If anyone doubts we're becoming a nation of weak kneed sissies then look at the way gutless Americans cynically and callously use military deaths in Iraq (a rate of military death lower than peace time Democrats Jimmy Carter and Bill Clinton) as an excuse to cower from fighting Islamic terrorists and justify running away in Iraq. It may even explain why they "fear" George W. Bush and his testosterone loaded administration -- they can't handle it.
Whether we like it or not the Northeast is fast morphing into
flaccid and effeminate Europe, the Midwest is plowing its pioneer
heritage under for Oprah Winfrey's "group hug" and the West Coast
is lost in a hazy shade of Hollywood delusion that Bill Clinton and
Al Gore are masculinity personified and tree hugging and male
bonding aren't "gay."
-- Michael Tomlinson
Regarding David Weigel's interesting review of John Strausbaugh's
Sissy Nation, I suspect the reason Strausbaugh sees few,
if any, American non-sissies may be because they're a bit
preoccupied in Iraq, Afghanistan, and similar places around the
world.
-- Leroy Hurt
Olympia, Washington
Agreed -- America is being sissified. We are sissified (feminized) in our schools, universities, corporate culture, churches, political process, film, and even the military. As a population, we are cowed by the thought police who keep us in line with their informal laws of political correctness.
As for the root cause of this, much of it is due to our affluence, as affluence like nothing else enables foolishness not only to survive but also to spread.
But at some point, there will be enough money or wealth to pay
for all the absurdities that have been injected into American
society in the past forty years. Then, things will get interesting,
folks. And it will not the sissies who will get us out of this
mess. It will be men with backbone and -- well, you know what else.
And women, too -- women who live their lives based on realities and
not the just-so fairy tales of life that have lead so many people
astray.
-- Peter Skurkiss
Stow, Ohio
Our ancestors were tougher because they had to be.

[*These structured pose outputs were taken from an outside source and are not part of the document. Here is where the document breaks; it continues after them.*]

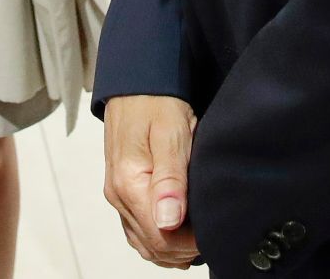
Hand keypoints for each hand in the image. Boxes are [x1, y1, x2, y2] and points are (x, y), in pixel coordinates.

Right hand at [103, 94, 200, 268]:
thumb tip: (169, 222)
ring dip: (172, 247)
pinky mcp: (121, 191)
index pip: (161, 237)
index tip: (212, 229)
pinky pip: (138, 230)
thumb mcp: (171, 133)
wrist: (136, 81)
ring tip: (199, 233)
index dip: (191, 242)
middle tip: (211, 230)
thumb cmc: (156, 102)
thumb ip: (170, 179)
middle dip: (184, 247)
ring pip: (145, 243)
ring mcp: (117, 195)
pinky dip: (159, 239)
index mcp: (128, 183)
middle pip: (152, 245)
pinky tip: (179, 233)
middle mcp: (117, 194)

They used it or they lost it. They also lived much shorter and brutal lives. For those and other reasons, they were determined to make easier the lives of their offspring. How could they have known the consequences?

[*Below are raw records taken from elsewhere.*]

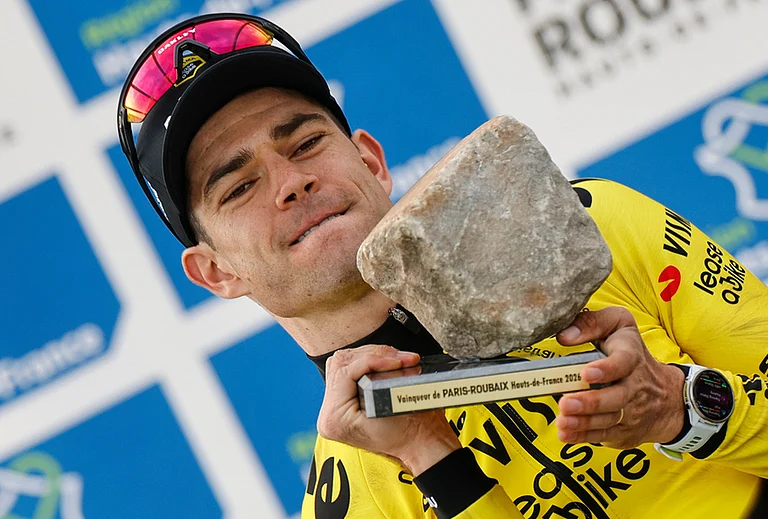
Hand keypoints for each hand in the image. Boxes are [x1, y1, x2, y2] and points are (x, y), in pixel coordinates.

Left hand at [316, 344, 460, 474]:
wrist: (419, 444)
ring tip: (399, 360)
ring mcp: (335, 405)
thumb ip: (382, 380)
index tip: (397, 360)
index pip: (346, 372)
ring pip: (347, 360)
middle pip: (343, 362)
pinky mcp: (345, 398)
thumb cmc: (408, 434)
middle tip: (401, 358)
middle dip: (375, 355)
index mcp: (334, 417)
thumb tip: (386, 359)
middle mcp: (329, 412)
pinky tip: (389, 363)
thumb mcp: (393, 406)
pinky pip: (353, 367)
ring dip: (375, 356)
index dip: (373, 360)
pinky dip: (373, 362)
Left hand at [554, 307, 685, 448]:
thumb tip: (564, 335)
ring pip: (608, 420)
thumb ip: (591, 323)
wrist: (668, 394)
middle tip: (566, 403)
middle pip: (615, 398)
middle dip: (590, 403)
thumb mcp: (618, 325)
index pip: (623, 363)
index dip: (606, 369)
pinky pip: (605, 435)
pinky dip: (584, 437)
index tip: (586, 373)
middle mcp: (635, 386)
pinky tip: (566, 434)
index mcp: (631, 356)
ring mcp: (632, 411)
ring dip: (583, 423)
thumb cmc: (631, 352)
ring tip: (562, 421)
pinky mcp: (626, 430)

Our descendants certainly will look upon us as uncouth louts continually at each other's throats. (I feel tougher already.)
As a perceptive writer once observed, "Civilizations ascend to
greatness in hobnailed boots and descend to oblivion in silk
slippers."
-- David Govett
Davis, California
Terribly ironic, David Weigel's piece on the increasing sissi-fication of American youth. Weigel himself pushes this agenda over at Reason.com. He's a Ron Paul non-interventionist, who hates War, even if it is to fight against Al Qaeda Terrorists in Iraq.
No doubt, he's a non-Veteran who never served a day of his life
in the Military. But if you read Reason regularly you'll
see his condescension of those of us who have served. Ideals like
duty and honor and loving one's country are not in the Lexicon of
the far left on foreign policy Reason editors.
-- Eric Dondero, Publisher
MainstreamLibertarian.com
One of the most satisfying scenes in The Godfather(1972)
was this famous exchange between Don Corleone and his
godson:
Johnny Fontane: Oh, Godfather, I don't know what to do. I don't know what to do.